How Does Genetics Affect Outcomes in Nonsmokers With NSCLC?

Maurie Markman, MD


April 04, 2012

Distinct Clinical Features and Outcomes in Never-Smokers With Nonsmall Cell Lung Cancer Who Harbor EGFR or KRAS Mutations or ALK Rearrangements

Kim HR, Shim HS, Chung JH, et al
Cancer. 2012;118:729-739


Investigators at the Yonsei Cancer Center in Seoul sought to critically describe the incidence of and outcome associated with specific well-defined genetic abnormalities in nonsmoking individuals of East Asian ethnicity who developed nonsmall cell lung cancer (NSCLC). They analyzed 229 tumors for the presence of EGFR or KRAS mutations, or for the presence of a genetic rearrangement in ALK. Approximately 60% of patients had a mutation in EGFR (48%) or KRAS (3.5%) or an ALK rearrangement (8.3%); the remaining 40% of individuals were wild-type for all 3 genes.

A most striking finding in this study was the observation that the 3 genetic abnormalities were completely mutually exclusive, with no patient having more than 1 of these aberrations. The presence of the specific genetic abnormalities was strongly associated with time-to-disease progression following treatment with an EGFR tyrosine kinase inhibitor (TKI) such that the risk of progression was significantly lower for patients with EGFR mutations than for KRAS or ALK abnormalities -- both of which predicted for a shorter time to progression compared with the wild-type genotype.

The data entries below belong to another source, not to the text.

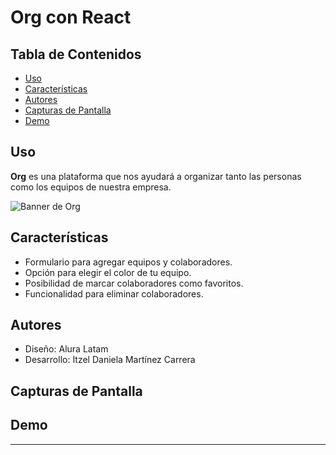 # Org con React

## Tabla de Contenidos
- [Uso](#uso)
- [Características](#características)
- [Autores](#autores)
- [Capturas de Pantalla](#capturas-de-pantalla)
- [Demo](#demo)

## Uso
**Org** es una plataforma que nos ayudará a organizar tanto las personas como los equipos de nuestra empresa.

![Banner de Org](https://github.com/Itzel021/Org-React/assets/83655742/9e21a558-71ee-4867-b587-7a490b586240)

## Características
- Formulario para agregar equipos y colaboradores.
- Opción para elegir el color de tu equipo.
- Posibilidad de marcar colaboradores como favoritos.
- Funcionalidad para eliminar colaboradores.

## Autores
- Diseño: Alura Latam
- Desarrollo: Itzel Daniela Martínez Carrera

## Capturas de Pantalla



## Demo


---
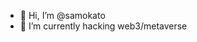 - 👋 Hi, I’m @samokato
- 🌱 I’m currently hacking web3/metaverse
<!---
samokato/samokato is a ✨ special ✨ repository because its `README.md` (this file) appears on your GitHub profile.
You can click the Preview link to take a look at your changes.
--->
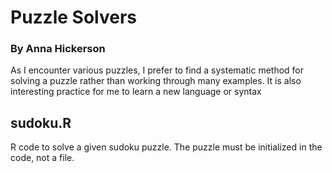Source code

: # Puzzle Solvers
### By Anna Hickerson

As I encounter various puzzles, I prefer to find a systematic method for solving a puzzle rather than working through many examples.  It is also interesting practice for me to learn a new language or syntax

## sudoku.R

R code to solve a given sudoku puzzle.  The puzzle must be initialized in the code, not a file.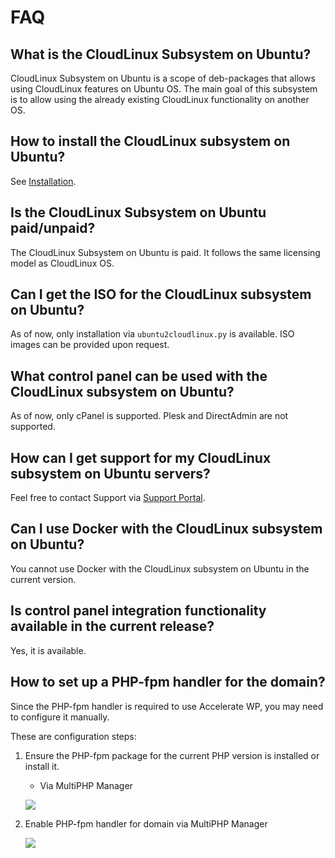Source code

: # FAQ

## What is the CloudLinux Subsystem on Ubuntu?

CloudLinux Subsystem on Ubuntu is a scope of deb-packages that allows using CloudLinux features on Ubuntu OS.
The main goal of this subsystem is to allow using the already existing CloudLinux functionality on another OS.

## How to install the CloudLinux subsystem on Ubuntu?

See [Installation](/sub-system-ubuntu/installation/).

## Is the CloudLinux Subsystem on Ubuntu paid/unpaid?

The CloudLinux Subsystem on Ubuntu is paid.
It follows the same licensing model as CloudLinux OS.

## Can I get the ISO for the CloudLinux subsystem on Ubuntu?

As of now, only installation via `ubuntu2cloudlinux.py` is available.
ISO images can be provided upon request.

## What control panel can be used with the CloudLinux subsystem on Ubuntu?

As of now, only cPanel is supported. Plesk and DirectAdmin are not supported.

## How can I get support for my CloudLinux subsystem on Ubuntu servers?

Feel free to contact Support via [Support Portal](https://www.cloudlinux.com/support-portal/).

## Can I use Docker with the CloudLinux subsystem on Ubuntu?

You cannot use Docker with the CloudLinux subsystem on Ubuntu in the current version.

## Is control panel integration functionality available in the current release?

Yes, it is available.

## How to set up a PHP-fpm handler for the domain?

Since the PHP-fpm handler is required to use Accelerate WP, you may need to configure it manually.

These are configuration steps:

1. Ensure the PHP-fpm package for the current PHP version is installed or install it.

    * Via MultiPHP Manager

   ![](/images/ubuntu/faq/viaMultiPHP.webp)

2. Enable PHP-fpm handler for domain via MultiPHP Manager

   ![](/images/ubuntu/faq/enablephp-fpm.webp)
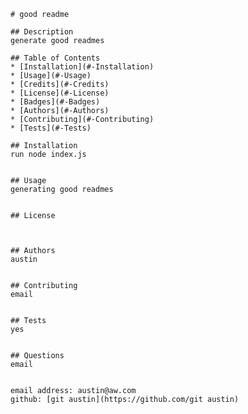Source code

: 
    
    # good readme
    
    ## Description 
    generate good readmes
    
    ## Table of Contents
    * [Installation](#-Installation)
    * [Usage](#-Usage)
    * [Credits](#-Credits)
    * [License](#-License)
    * [Badges](#-Badges)
    * [Authors](#-Authors)
    * [Contributing](#-Contributing)
    * [Tests](#-Tests)
    
    ## Installation
    run node index.js


    ## Usage
    generating good readmes


    ## License
    


    ## Authors
    austin


    ## Contributing
    email


    ## Tests
    yes


    ## Questions
    email


    email address: austin@aw.com
    github: [git austin](https://github.com/git austin)
    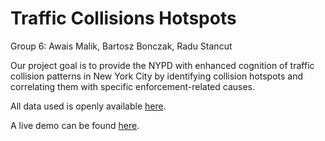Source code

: # Traffic Collisions Hotspots

Group 6: Awais Malik, Bartosz Bonczak, Radu Stancut

Our project goal is to provide the NYPD with enhanced cognition of traffic collision patterns in New York City by identifying collision hotspots and correlating them with specific enforcement-related causes.

All data used is openly available [here](http://data.cityofnewyork.us/Public-Safety/NYPD-Motor-Vehicle-Collisions/h9gi-nx95).

A live demo can be found [here](http://rawgit.com/NYU-CS6313-Projects/sp2015-group6/master/code/test3.html).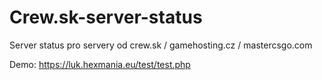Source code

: # Crew.sk-server-status
Server status pro servery od crew.sk / gamehosting.cz / mastercsgo.com

Demo: https://luk.hexmania.eu/test/test.php
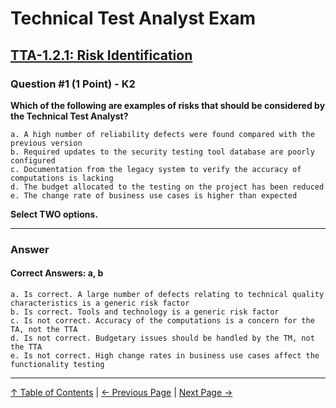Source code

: # Technical Test Analyst Exam

## [TTA-1.2.1: Risk Identification](../1-technical-test-analysts-tasks-in-risk-based-testing/1.2-risk-based-testing-tasks.md#121-risk-identification)

### Question #1 (1 Point) - K2

**Which of the following are examples of risks that should be considered by the Technical Test Analyst?**

    a. A high number of reliability defects were found compared with the previous version
    b. Required updates to the security testing tool database are poorly configured
    c. Documentation from the legacy system to verify the accuracy of computations is lacking
    d. The budget allocated to the testing on the project has been reduced
    e. The change rate of business use cases is higher than expected

**Select TWO options.**

---

### Answer

#### Correct Answers: a, b

    a. Is correct. A large number of defects relating to technical quality characteristics is a generic risk factor
    b. Is correct. Tools and technology is a generic risk factor
    c. Is not correct. Accuracy of the computations is a concern for the TA, not the TTA
    d. Is not correct. Budgetary issues should be handled by the TM, not the TTA
    e. Is not correct. High change rates in business use cases affect the functionality testing

---

[↑ Table of Contents](../../README.md#table-of-contents) | [← Previous Page](../6-test-tools-and-automation/6.2-specific-test-tools.md) | [Next Page →](question-2.md)
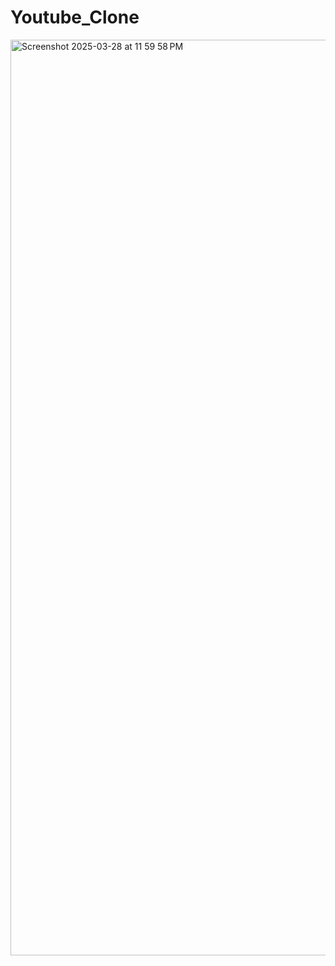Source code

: # Youtube_Clone
<img width="1465" alt="Screenshot 2025-03-28 at 11 59 58 PM" src="https://github.com/user-attachments/assets/7277b03e-0714-452f-97fe-c3d3d1e49a94" />
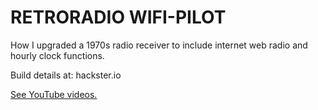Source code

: # RETRORADIO WIFI-PILOT

How I upgraded a 1970s radio receiver to include internet web radio and hourly clock functions.

Build details at:
hackster.io

<a href="https://www.youtube.com/user/m1nuteman">See YouTube videos.</a>


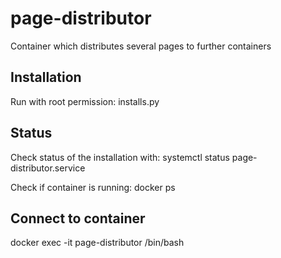 # page-distributor
Container which distributes several pages to further containers

## Installation
Run with root permission:
installs.py

## Status
Check status of the installation with: 
systemctl status page-distributor.service

Check if container is running:
docker ps

## Connect to container
docker exec -it page-distributor /bin/bash
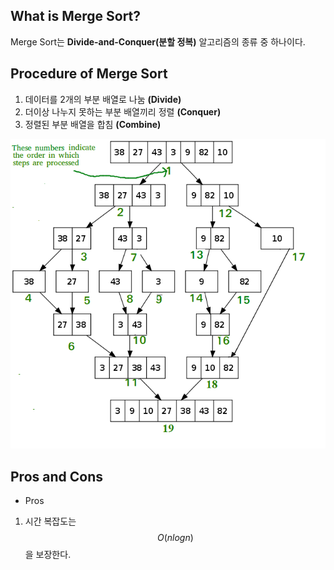 ## What is Merge Sort?
Merge Sort는 **Divide-and-Conquer(분할 정복)** 알고리즘의 종류 중 하나이다.

## Procedure of Merge Sort
1. 데이터를 2개의 부분 배열로 나눔 **(Divide)**
2. 더이상 나누지 못하는 부분 배열끼리 정렬 **(Conquer)**
3. 정렬된 부분 배열을 합침 **(Combine)**

![MergeSort](./Images/MergeSortTutorial.png)

## Pros and Cons

- Pros
1. 시간 복잡도는 $$O(nlogn)$$을 보장한다.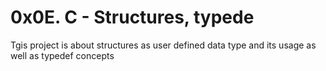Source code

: # 0x0E. C - Structures, typede

Tgis project is about structures as user defined data type and its usage as well as typedef concepts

Not surprisingly, overall survival followed the pattern observed for progression: survival was superior in the EGFR mutation-positive population (median 37.2 months) vs patients with ALK rearrangements (median 14.3 months) and KRAS mutations (median 15.6 months), and both of the latter cohorts fared worse compared with individuals without any documented mutation (median 33.3 months).

Finally, the objective response rate to treatment with an EGFR TKI was high in the group with an EGFR mutation (65%), but no objective responses were observed in individuals with KRAS mutations or ALK rearrangements. Patients without any of these mutations experienced a modest opportunity to achieve a response (10.3%).


This interesting series provides rather striking evidence for the importance of documenting the presence -- or absence -- of specific genetic abnormalities when considering treatment of NSCLC patients with an EGFR TKI. Two-thirds of patients with a documented EGFR mutation responded to treatment and experienced a quite reasonable median time-to-disease progression (12.8 months) and overall survival (37.2 months). Conversely, the presence of either an ALK rearrangement or KRAS mutation identified a population that was unresponsive to this therapeutic strategy and had a much worse outcome following such treatment, even compared with individuals who failed to demonstrate the presence of an EGFR mutation.

Collectively, these data provide strong support for molecular profiling of all patients with NSCLC considered for treatment with an EGFR TKI. Specifically, individual patient data related to the existence of a KRAS mutation or ALK rearrangement in a particular cancer are relevant in the decision to use this specific approach to disease management independent of the absence of a documented EGFR mutation.